Monday, February 28, 2005

I Know You Know I Know

In the Bay Area, there are over 400 Asian restaurants. I just looked it up on sfgate.com. I’ve often walked by little neighborhood Mom-and-Pop joints and wondered if they were any good. It’s a well-known fact that if there are a decent amount of Asian folks chowing down inside, it’s probably a safe bet. Last Saturday night, my family decided to meet at Three Brothers from China, a Chinese restaurant in Pleasant Hill, near Sunvalley Mall. We were celebrating my sister A.B.’s 41st birthday. They do a mean Honey Walnut Prawn dish that I highly doubt is eaten in China, as it is flavored heavily with mayonnaise, but since I’ve never been to China, I can’t really know for sure. In any case, there’s always a fair amount of Asian people in there—a safe bet.

We’d been there before and since we had an “in” (my brother-in-law knew the owner), we always were treated extra-special-nice, often scoring a free sweet red bean dessert after dinner. The northern California contingent of mi familia showed up in full force. My oldest sister (A.J.), Moms, Pops, Brother-in-law (B.O.L.), the birthday girl (A.B.) and her daughters, Big S, and L’il S. I sat beside my S.O., with my back against the wall, imagining myself to be a steely-eyed gambler in the Old West, always watching the door.

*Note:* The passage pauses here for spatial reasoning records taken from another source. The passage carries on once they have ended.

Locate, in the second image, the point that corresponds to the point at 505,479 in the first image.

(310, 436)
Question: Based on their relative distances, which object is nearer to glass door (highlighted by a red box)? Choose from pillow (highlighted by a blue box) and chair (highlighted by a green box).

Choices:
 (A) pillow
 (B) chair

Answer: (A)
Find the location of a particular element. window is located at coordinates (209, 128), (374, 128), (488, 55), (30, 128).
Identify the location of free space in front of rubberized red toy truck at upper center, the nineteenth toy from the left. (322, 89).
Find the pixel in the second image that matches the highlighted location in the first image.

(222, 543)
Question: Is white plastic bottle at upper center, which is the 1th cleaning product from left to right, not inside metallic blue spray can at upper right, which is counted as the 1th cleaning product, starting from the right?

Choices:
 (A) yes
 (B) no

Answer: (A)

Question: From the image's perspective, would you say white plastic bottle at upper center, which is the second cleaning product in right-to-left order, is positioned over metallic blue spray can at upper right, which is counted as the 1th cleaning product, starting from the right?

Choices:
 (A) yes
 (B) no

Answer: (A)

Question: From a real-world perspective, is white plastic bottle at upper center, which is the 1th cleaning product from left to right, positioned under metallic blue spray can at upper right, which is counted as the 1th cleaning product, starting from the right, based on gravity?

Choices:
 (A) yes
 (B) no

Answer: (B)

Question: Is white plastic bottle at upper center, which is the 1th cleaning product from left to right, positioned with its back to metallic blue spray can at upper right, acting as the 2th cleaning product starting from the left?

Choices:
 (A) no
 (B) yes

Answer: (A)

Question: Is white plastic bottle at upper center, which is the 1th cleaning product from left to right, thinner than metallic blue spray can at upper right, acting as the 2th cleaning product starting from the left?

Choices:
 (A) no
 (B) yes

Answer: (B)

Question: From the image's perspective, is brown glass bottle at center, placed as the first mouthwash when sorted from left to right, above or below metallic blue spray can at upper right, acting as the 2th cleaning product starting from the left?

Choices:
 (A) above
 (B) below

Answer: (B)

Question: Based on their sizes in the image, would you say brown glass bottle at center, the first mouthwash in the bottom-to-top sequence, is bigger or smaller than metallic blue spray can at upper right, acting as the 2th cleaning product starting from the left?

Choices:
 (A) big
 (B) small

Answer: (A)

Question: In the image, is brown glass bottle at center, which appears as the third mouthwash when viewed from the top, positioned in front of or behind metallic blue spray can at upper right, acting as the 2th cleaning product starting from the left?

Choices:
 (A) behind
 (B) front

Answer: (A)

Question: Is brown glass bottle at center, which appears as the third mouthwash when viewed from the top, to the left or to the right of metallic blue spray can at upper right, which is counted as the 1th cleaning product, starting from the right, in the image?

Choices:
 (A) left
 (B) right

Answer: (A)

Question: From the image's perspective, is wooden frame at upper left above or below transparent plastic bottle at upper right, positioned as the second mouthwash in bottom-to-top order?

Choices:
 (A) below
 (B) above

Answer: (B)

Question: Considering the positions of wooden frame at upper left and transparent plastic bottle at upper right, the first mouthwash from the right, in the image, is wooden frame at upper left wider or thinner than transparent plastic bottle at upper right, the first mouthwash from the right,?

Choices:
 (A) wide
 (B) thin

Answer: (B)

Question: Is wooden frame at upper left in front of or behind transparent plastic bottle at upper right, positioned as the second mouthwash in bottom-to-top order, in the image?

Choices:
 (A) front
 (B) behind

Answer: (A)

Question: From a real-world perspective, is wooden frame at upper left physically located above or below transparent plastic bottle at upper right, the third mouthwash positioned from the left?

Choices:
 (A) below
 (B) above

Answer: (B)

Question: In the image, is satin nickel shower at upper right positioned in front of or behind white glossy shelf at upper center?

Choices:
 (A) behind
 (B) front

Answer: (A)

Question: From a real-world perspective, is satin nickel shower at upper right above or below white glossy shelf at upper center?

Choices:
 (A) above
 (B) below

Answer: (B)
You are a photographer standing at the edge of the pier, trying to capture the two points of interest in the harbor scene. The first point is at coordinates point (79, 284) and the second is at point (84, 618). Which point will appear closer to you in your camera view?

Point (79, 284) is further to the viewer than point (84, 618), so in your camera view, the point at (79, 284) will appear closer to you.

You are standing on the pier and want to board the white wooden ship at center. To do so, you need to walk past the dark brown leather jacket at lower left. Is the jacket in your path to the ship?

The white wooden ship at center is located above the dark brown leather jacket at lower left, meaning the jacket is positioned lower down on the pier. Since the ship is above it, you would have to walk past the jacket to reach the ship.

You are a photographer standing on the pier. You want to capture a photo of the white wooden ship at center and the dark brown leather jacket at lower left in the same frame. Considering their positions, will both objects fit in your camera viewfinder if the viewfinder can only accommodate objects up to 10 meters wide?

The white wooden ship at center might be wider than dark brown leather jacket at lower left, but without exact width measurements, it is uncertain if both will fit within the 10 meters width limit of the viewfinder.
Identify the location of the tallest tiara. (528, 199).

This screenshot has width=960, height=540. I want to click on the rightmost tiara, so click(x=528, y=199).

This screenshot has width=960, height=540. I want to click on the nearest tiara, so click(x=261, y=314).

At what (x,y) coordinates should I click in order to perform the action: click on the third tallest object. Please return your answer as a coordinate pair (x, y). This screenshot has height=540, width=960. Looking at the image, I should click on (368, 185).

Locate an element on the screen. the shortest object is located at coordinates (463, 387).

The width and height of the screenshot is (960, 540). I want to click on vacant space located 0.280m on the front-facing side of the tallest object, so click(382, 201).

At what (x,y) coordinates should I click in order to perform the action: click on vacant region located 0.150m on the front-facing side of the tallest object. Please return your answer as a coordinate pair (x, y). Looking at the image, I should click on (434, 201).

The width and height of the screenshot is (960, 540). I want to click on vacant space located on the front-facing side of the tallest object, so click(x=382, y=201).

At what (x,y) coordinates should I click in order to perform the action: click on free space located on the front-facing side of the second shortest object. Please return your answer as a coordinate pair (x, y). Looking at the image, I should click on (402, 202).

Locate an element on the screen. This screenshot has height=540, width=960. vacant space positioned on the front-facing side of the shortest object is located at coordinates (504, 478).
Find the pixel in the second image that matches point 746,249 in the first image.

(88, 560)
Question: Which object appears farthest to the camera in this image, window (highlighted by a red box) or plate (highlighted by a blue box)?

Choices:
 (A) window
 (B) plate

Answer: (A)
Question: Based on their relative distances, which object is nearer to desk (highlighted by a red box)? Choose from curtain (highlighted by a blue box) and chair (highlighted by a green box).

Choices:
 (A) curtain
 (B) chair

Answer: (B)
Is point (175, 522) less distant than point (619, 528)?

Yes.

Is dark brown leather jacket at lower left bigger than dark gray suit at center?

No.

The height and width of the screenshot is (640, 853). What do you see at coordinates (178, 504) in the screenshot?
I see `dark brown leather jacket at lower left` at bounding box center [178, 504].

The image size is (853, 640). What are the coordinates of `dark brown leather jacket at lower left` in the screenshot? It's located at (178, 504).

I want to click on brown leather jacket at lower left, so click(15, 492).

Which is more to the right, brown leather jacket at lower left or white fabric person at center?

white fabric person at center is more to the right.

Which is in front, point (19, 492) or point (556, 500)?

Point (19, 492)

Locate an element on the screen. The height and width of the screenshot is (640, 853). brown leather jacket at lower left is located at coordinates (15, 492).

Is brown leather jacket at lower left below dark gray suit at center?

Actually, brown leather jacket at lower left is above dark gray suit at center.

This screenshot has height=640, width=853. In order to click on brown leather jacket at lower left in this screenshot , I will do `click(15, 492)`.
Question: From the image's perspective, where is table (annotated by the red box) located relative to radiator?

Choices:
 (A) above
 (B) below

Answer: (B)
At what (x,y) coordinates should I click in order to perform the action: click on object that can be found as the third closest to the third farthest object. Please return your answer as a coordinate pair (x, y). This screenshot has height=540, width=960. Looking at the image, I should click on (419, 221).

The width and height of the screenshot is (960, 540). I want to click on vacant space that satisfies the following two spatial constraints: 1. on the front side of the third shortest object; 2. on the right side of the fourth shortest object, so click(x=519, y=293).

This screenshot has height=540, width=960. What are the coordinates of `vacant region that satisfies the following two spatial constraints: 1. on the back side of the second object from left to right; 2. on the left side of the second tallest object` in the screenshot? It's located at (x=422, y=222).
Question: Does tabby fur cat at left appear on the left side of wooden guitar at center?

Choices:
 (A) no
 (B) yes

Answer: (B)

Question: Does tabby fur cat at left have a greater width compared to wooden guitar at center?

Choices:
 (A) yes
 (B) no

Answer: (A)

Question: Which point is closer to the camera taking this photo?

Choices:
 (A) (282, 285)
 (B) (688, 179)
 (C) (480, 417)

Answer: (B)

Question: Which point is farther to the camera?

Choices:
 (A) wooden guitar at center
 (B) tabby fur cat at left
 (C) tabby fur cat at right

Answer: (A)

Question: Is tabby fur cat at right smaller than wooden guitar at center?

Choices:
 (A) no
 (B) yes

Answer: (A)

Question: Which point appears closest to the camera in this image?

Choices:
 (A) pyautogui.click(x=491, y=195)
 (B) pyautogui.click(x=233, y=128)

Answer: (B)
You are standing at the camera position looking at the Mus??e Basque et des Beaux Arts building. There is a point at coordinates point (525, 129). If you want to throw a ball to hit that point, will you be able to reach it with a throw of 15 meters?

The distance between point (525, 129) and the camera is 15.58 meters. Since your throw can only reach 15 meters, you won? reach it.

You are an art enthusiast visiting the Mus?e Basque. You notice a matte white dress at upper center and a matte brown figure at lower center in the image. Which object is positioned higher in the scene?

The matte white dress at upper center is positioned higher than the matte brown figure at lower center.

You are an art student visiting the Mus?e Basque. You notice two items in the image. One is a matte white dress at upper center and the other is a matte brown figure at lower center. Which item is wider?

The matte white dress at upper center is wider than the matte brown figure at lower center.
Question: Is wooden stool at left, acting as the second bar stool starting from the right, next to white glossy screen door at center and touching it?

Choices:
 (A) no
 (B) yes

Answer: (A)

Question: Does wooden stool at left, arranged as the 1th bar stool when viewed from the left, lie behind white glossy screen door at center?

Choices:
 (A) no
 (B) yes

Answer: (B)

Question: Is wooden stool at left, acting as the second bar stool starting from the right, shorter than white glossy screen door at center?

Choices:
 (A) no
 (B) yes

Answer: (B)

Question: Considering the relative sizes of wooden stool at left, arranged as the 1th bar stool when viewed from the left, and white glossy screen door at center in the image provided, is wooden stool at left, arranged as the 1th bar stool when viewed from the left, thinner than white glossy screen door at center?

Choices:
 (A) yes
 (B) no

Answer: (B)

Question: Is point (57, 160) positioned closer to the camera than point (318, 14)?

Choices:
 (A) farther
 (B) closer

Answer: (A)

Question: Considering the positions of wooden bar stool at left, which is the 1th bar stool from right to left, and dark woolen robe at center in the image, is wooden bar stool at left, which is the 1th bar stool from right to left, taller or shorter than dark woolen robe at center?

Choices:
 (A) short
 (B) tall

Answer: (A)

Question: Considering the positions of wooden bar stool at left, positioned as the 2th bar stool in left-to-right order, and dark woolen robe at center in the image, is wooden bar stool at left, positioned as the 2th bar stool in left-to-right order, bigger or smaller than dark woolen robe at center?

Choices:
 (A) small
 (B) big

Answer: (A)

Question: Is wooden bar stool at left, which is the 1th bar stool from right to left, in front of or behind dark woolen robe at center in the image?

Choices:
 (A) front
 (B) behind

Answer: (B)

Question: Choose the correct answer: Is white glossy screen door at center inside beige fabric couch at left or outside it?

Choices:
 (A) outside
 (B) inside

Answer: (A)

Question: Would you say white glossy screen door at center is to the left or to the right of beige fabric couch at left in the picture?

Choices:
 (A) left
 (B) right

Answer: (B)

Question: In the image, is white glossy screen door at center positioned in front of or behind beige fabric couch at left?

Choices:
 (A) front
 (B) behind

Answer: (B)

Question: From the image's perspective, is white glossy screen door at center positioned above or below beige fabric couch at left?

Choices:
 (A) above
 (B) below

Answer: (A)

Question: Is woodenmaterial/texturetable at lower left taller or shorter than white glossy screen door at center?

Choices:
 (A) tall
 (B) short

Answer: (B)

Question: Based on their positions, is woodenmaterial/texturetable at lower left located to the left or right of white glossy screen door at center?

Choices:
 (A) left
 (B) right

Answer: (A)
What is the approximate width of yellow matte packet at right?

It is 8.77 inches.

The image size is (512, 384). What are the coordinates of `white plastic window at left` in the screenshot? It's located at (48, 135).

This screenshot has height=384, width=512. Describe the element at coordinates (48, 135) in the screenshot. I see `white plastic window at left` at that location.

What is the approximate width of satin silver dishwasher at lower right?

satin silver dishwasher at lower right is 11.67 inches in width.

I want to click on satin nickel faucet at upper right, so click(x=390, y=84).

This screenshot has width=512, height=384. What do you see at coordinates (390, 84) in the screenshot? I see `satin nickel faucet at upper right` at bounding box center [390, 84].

I thought to myself, Who am I kidding? I can’t bluff worth a lick. Earlier, I toyed with the idea of downplaying the news of my impending freedom (call it unemployment, if you’d rather) to my family, who I knew judged my actions to be less than wise. Could I possibly contain my emotional grab bag of terror and excitement and keep them from rallying together and issuing a group finger-wag? Could I possibly bluff them into thinking I’m cool, calm and collected about this whole quitting-my-job-business?

They already knew, it wasn’t a secret, just my first family “public appearance” since the event. I told A.J. immediately after I had given notice at work and assumed (correctly) that the news would trickle down. Later, I remember speaking to A.B. about it only to immediately regret it. “I should have kept it a secret.” I told her. “You can’t keep anything a secret in this family. You may think you can but we would have found out.” She replied so matter-of-factly that it pissed me off. But in truth, I conceded she was right. Secrets have a way of spilling out in my family. The tricky part, though, is that when we find out a secret, we won’t let on we know. It turns into a game of Who’s-Gonna-Fess-Up-First? Currently, I am wringing the shit of out my hands, sitting on a big secret about one of my sisters. And no, I wouldn’t tell you, even if you promised you wouldn’t tell a soul.

Toward the end of the evening, I scanned the dinner table, looking into the eyes of every single family member there. I knew in my heart, that even if I could act as though I wasn’t terrified I’d fall flat on my face, they would never let on they knew. In some weird way, if they were to acknowledge the fear and doubt they see me trying to hide, they’d be legitimizing its power over me. That’s something they’d never knowingly do. I know they know I’m scared shitless. But they know me well enough to trust that I’ll always land on my feet and that’s good enough for them. My family’s a pretty safe bet that way.